College Algebra, Chapter 1, 1.5, Section 1.5, Problem 84

Suppose that a boardwalk is parallel to and $210 ft$ in land from a straight shoreline where beach lies between the boardwalk and the shoreline. If a man is standing on the boardwalk, exactly $750ft$ across the sand from his beach umbrella, which is right at the shoreline, and he walks $4 ft/s$ on the boardwalk and $2ft$ on the sand. How far should he walk on the boardwalk before veering off onto the sand if he wishes to reach his umbrella in exactly $4 min 45 s$?

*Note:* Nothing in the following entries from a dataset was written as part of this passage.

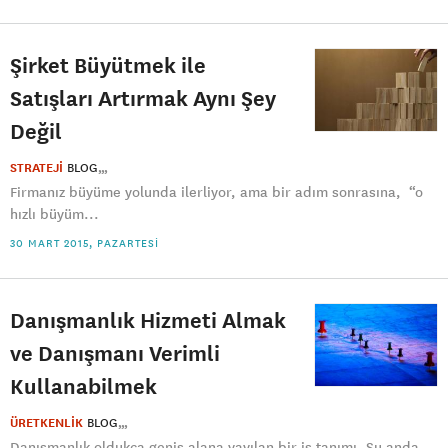
Şirket Büyütmek ile
Satışları Artırmak Aynı Şey
Değil
STRATEJİ
BLOG
Firmanız büyüme yolunda ilerliyor, ama bir adım sonrasına, “o
hızlı büyüm...
30 MART 2015, PAZARTESI
Danışmanlık Hizmeti Almak
ve Danışmanı Verimli
Kullanabilmek
ÜRETKENLİK
BLOG
Danışmanlık oldukça geniş alana yayılan bir iş tanımı. Şu anda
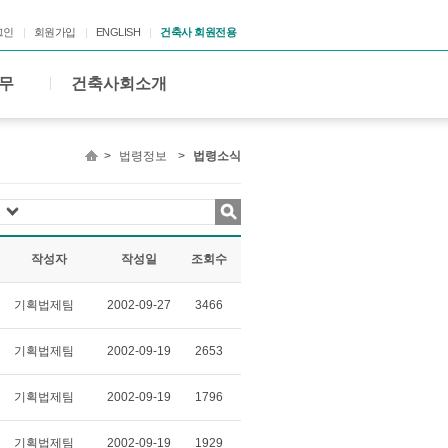
그인
회원가입
ENGLISH
건축사 회원전용
무
건축사회소개
>
법령정보
>
법령소식
작성자
작성일
조회수
기획법제팀
2002-09-27
3466
기획법제팀
2002-09-19
2653
기획법제팀
2002-09-19
1796
기획법제팀
2002-09-19
1929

If we let $b$ be the distance up to the point directly below the umbrella, then by Pythagorean Theorem,


$\begin{equation} \begin{aligned} 750^2 =& b^2 + 210^2 \\ \\ b^2 =& 750^2 - 210^2 \\ \\ b =& 720 ft \end{aligned} \end{equation}$


If we let $720 - x$ be the distance that the man will take on boardwalk, then by Pythagorean Theorem on the right side,








$\begin{equation} \begin{aligned} z^2 =& 210^2 + x^2 \\ \\ z =& \sqrt{x^2 + 210^2} ft \end{aligned} \end{equation}$


Now, the total of travel is the sum of the time it takes a man to travel in boardwalk and the time it takes a man to walk in sand. Thus,


$\begin{equation} \begin{aligned} t_T =& t_1 + t_2 && \text{Model, recall that } t = \frac{d}{v} \\ \\ 4 min \left( \frac{60 s}{1 min} \right) + 45 s =& \frac{720 - x}{4} + \frac{\sqrt{x^2 + 210^2}}{2} && \\ \\ 285 =& \frac{720 - x}{4} + \frac{\sqrt{x^2 + 210^2}}{2} && \text{Multiply both sides by } 4 \\ \\ 1140 =& 720 - x + 2 \sqrt{x^2 + 210^2} && \text{Add $x$ and subtract $720m$ both sides of the equation} \\ \\ x - 420 =& 2 \sqrt{x^2 + 210^2} && \text{Square both sides} \\ \\ (x - 420)^2 =& 4(x^2 + 210^2) && \text{Expand} \\ \\ x^2 - 840x + 420^2 =& 4x^2 + 4(210^2) && \text{Combine like terms} \\ \\ 3x^2 + 840x =& 0 && \text{Factor out } 3x \\ \\ 3x(x + 280) =& 0 && \text{Zero Product Property} \\ \\ x =& 0 \text{ and } x + 280 = 0 && \text{Solve for } x \\ \\ x =& 0 \text{ and } x = -280 && \end{aligned} \end{equation}$


Thus, if we substitute $x$ with the distance required, then


$\begin{equation} \begin{aligned} d_1 =& 720 - x = 720 - 0 = 720ft \\ \\ d_2 =& 720 - (-280) = 1000 ft \text{ (absurd)} \end{aligned} \end{equation}$


It shows that in order for the man to reach his umbrella by $4 min$ and $45 sec$, he must take the boardwalk distance of $720ft$ then take a $210 ft$ length by sand.